An Orangeman at the remains of the Orange hall
Paint was also splashed over the building. Firefighters were called to the blaze at the hall, four miles south of Armoy, early on Wednesday.
Sinn Fein and SDLP assembly members have condemned the attack.
An Orange hall in Claudy, County Londonderry, was also damaged. A number of flags were removed and paint splashed over the doors and windows.
Group Commander Charlie McCauley of the Fire and Rescue Service said the Lavin fire was a difficult operation for the firefighters.
"The building is severely damaged, two thirds of the roof had collapsed," Mr McCauley said.
County Antrim grand master Robert McIlroy said it was a blow for the community which had "rallied around their hall".
"The hall was used very much for the community.
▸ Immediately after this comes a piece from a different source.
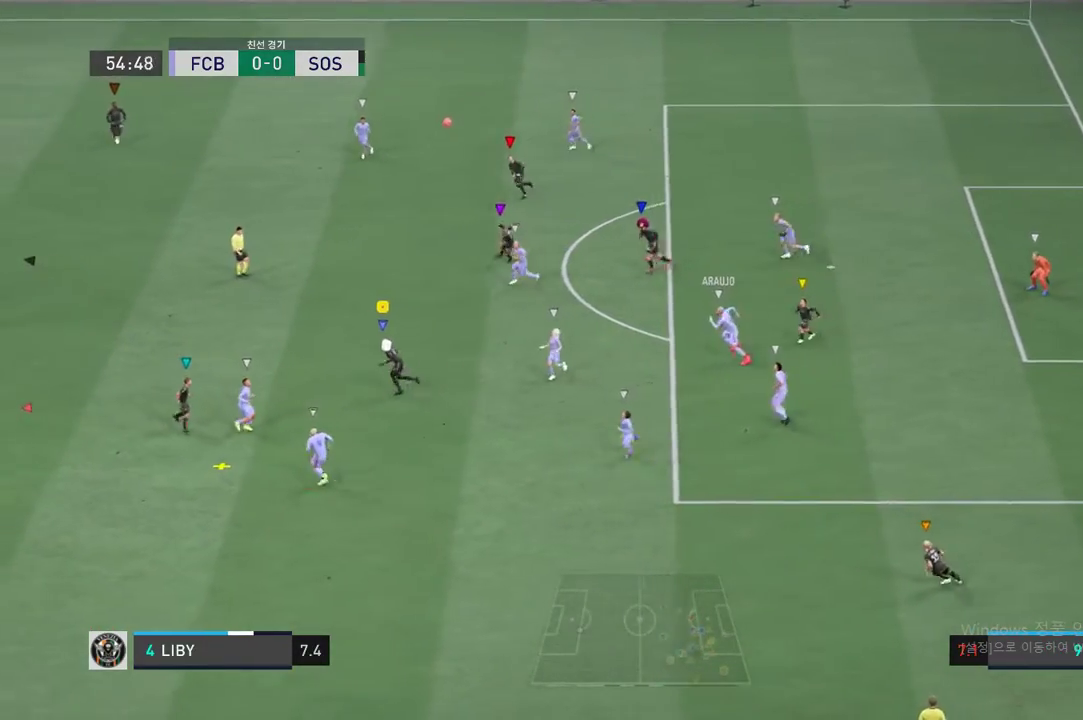
{"buttons": [], "events": []}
The doors were open and I feel it has done a great deal of damage to the community," Mr McIlroy said.
However, he said he believed people would show the "faith" and "resolve to get the hall rebuilt".
SDLP North Antrim assembly member Sean Farren condemned the attack and said it was exactly what was not needed ahead of a small Orange march in nearby Dunloy.
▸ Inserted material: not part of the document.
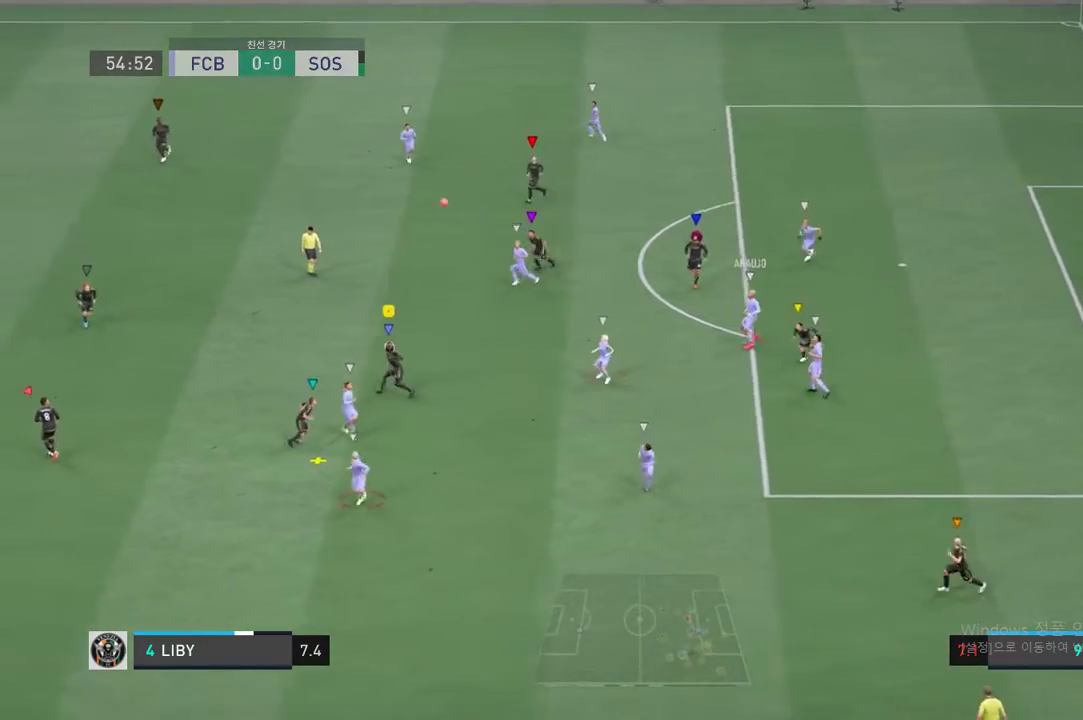
{"buttons": ["L2"], "events": [[401, "L2", "down"]]}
Sinn Fein's Philip McGuigan also spoke out against the attack.
"Attacks on people because of their religion or attacks on property because of their religion are wrong and should stop."
Meanwhile, police and politicians have condemned the people who placed a flag bearing an obscene reference to a teenage murder victim on top of a bonfire in Ahoghill, in County Antrim.
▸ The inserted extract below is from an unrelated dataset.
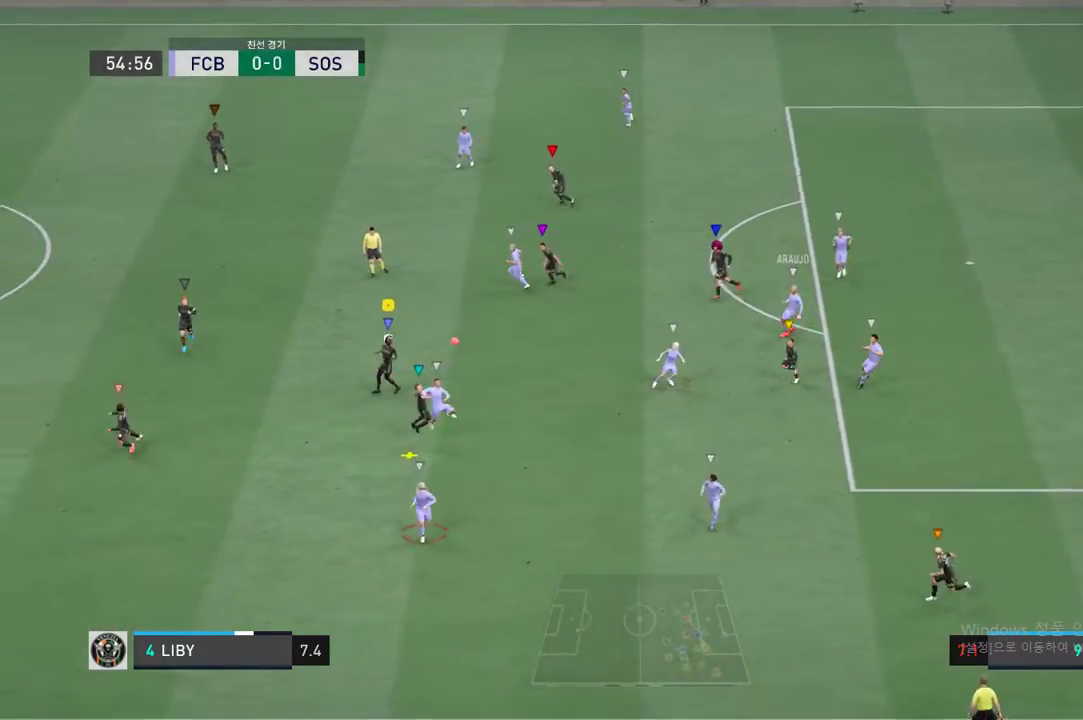
{"buttons": ["L2"], "events": []}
Michael McIlveen, a 15-year-old Catholic, was beaten to death in nearby Ballymena in May.
Flag made an obscene reference to Michael McIlveen
Ballymena SDLP Councillor Declan O'Loan said it was "truly shocking", while Sinn Fein's Philip McGuigan said the flag was a "disgrace".
County Antrim Orange Order Grand Master Robert McIlroy said there was no place for such "sectarianism or bigotry."
A police spokesman described the flag as a "disgraceful display" and said officers had liaised with community representatives to try to have it taken down.
During the eleventh night, the Fire and Rescue Service said more than 300 emergency calls were received in the hour after midnight on the eleventh night.
Between 2300 BST and 0100 BST, a fire appliance was sent to an incident every 41 seconds on average as bonfires were lit across Northern Ireland.
The bonfires are traditionally lit on the eve of 12 July parades which commemorate Protestant Prince William of Orange's 1690 Battle of the Boyne victory over Catholic King James II.
In south Belfast, fire crews led four people to safety after a blaze broke out in the roof space of a house in Donegall Pass.